WHAT THE TASK REQUIRES: Somewhere below is a line with "vfov_deg: 5.3" and, later, a line with "exposure_s: 1/320"; repeat those two lines and all the lines between them, exactly as they are.

MATERIAL TO PROCESS:
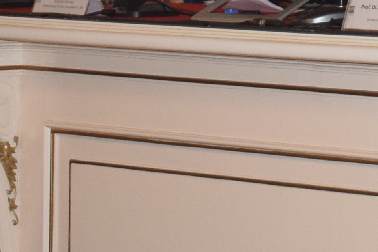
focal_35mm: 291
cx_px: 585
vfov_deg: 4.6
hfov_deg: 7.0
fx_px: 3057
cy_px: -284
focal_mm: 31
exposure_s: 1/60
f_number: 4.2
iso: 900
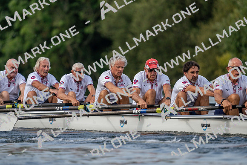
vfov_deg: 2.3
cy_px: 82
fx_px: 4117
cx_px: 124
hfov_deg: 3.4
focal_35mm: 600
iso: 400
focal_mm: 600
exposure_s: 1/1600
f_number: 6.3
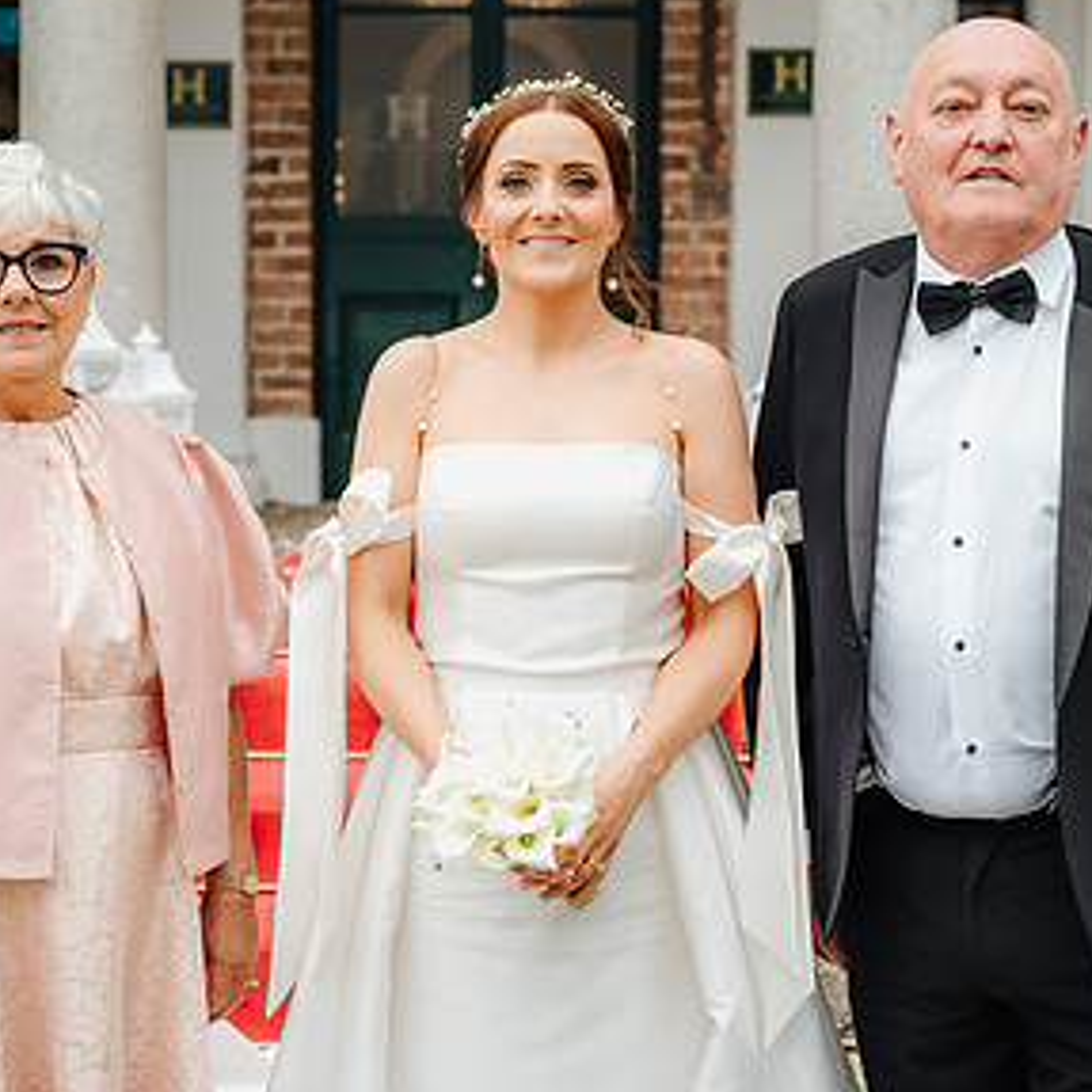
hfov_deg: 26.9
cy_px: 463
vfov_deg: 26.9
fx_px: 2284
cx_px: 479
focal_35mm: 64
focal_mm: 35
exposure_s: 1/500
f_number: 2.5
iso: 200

* * *

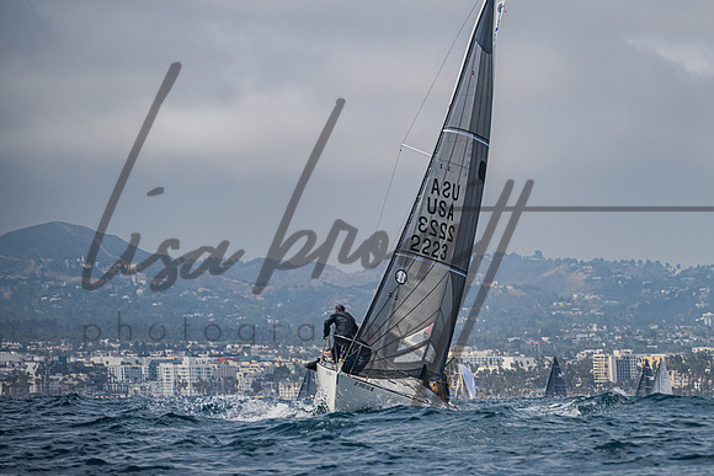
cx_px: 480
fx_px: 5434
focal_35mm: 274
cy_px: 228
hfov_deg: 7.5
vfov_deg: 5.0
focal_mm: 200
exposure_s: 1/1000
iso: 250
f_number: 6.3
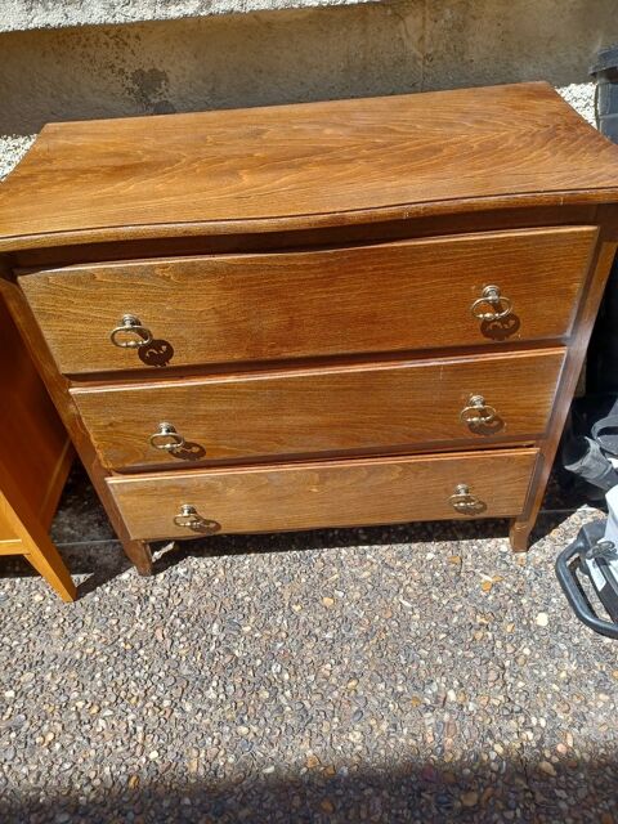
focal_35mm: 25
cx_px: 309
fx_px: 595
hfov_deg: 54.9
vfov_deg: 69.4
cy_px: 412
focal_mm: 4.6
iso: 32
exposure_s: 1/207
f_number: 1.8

==

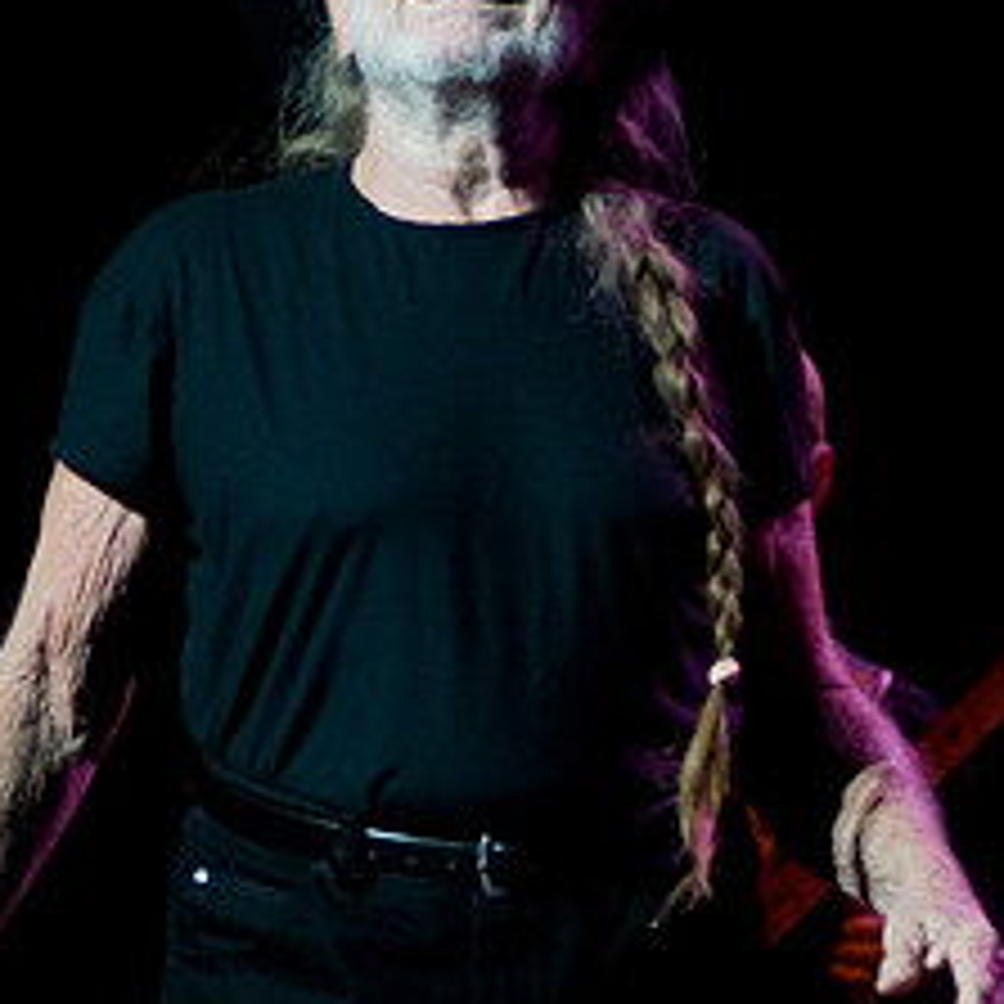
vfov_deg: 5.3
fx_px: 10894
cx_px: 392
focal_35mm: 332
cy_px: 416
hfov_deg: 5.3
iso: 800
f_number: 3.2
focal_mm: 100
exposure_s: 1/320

TASK ANSWER:
vfov_deg: 5.3
fx_px: 10894
cx_px: 392
focal_35mm: 332
cy_px: 416
hfov_deg: 5.3
iso: 800
f_number: 3.2
focal_mm: 100
exposure_s: 1/320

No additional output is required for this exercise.